(GOAL OF THE EXERCISE): Can you retype the whole listing below word for word, leaving the pictures out of your answer?

#### PROVIDED INFORMATION

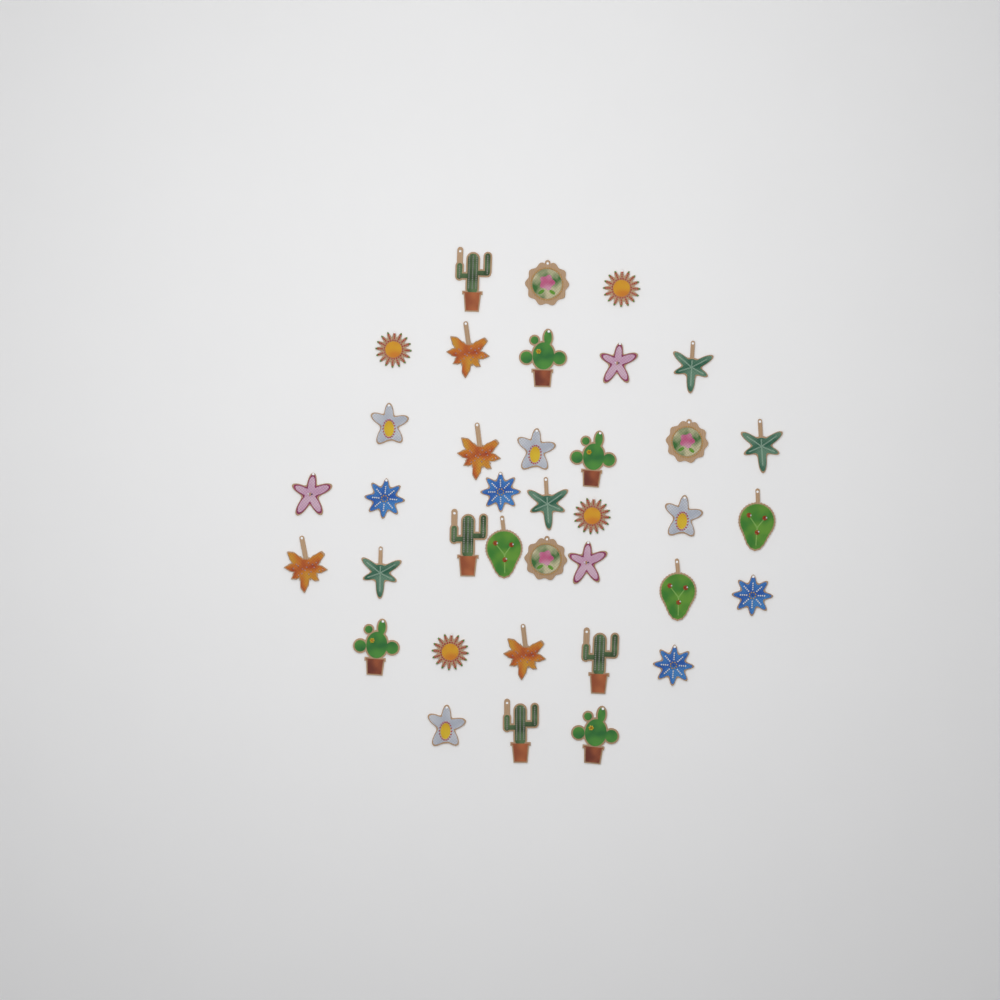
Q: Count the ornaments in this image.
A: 37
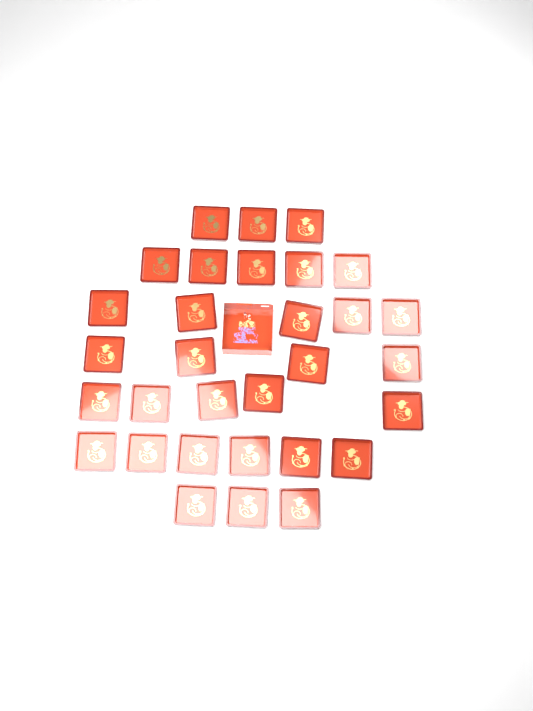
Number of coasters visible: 31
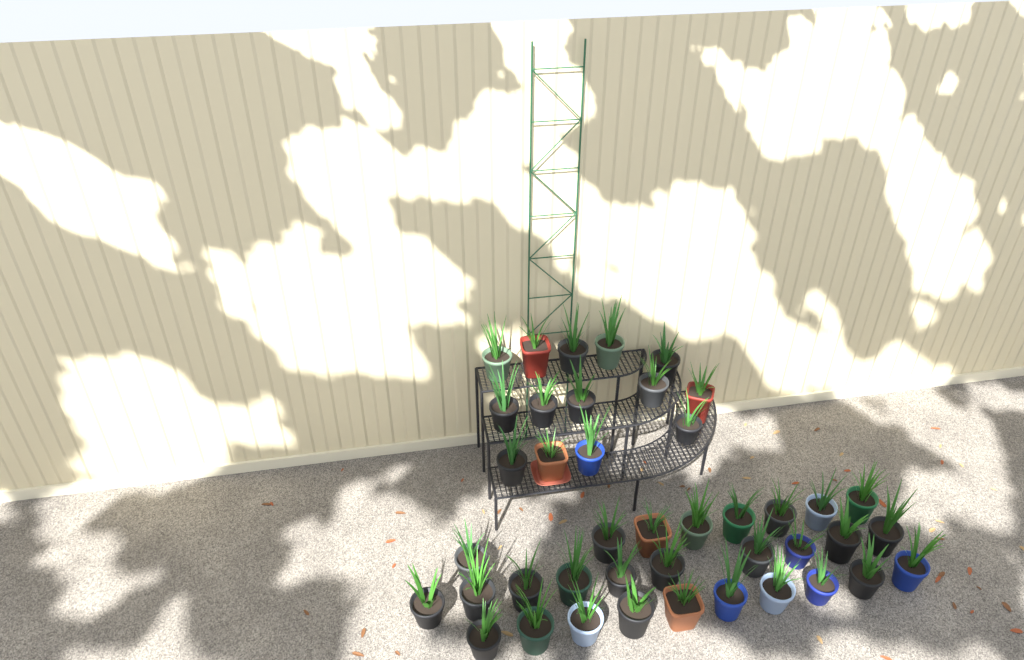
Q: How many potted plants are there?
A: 42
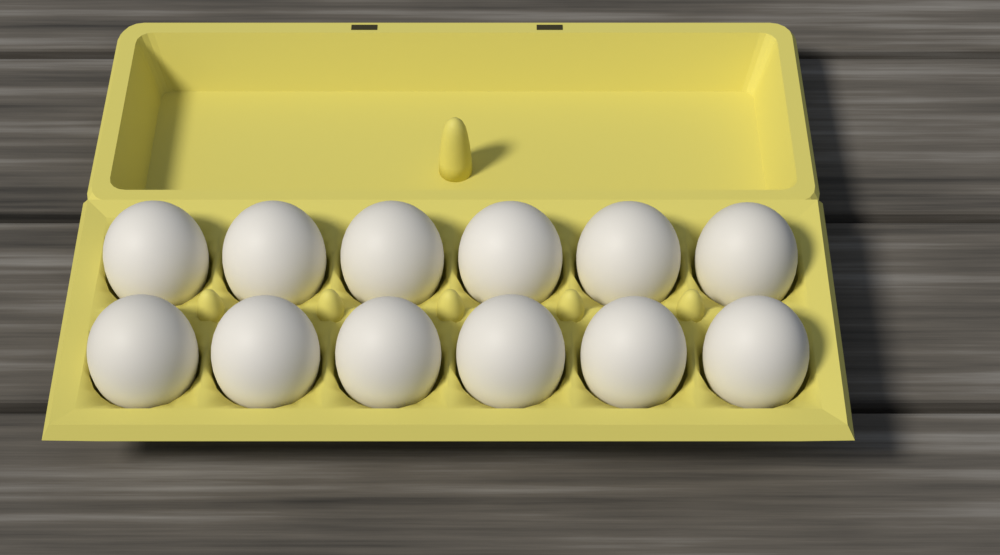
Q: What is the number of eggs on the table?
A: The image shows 12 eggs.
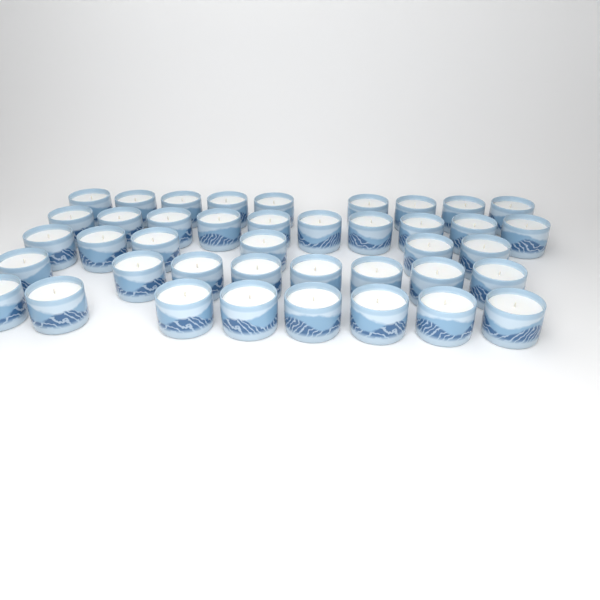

########

(FULL SOLUTION):
Q: Count the ornaments in this image.
A: 37
Number of coasters visible: 31
Q: How many potted plants are there?
A: 42
Q: What is the number of eggs on the table?
A: The image shows 12 eggs.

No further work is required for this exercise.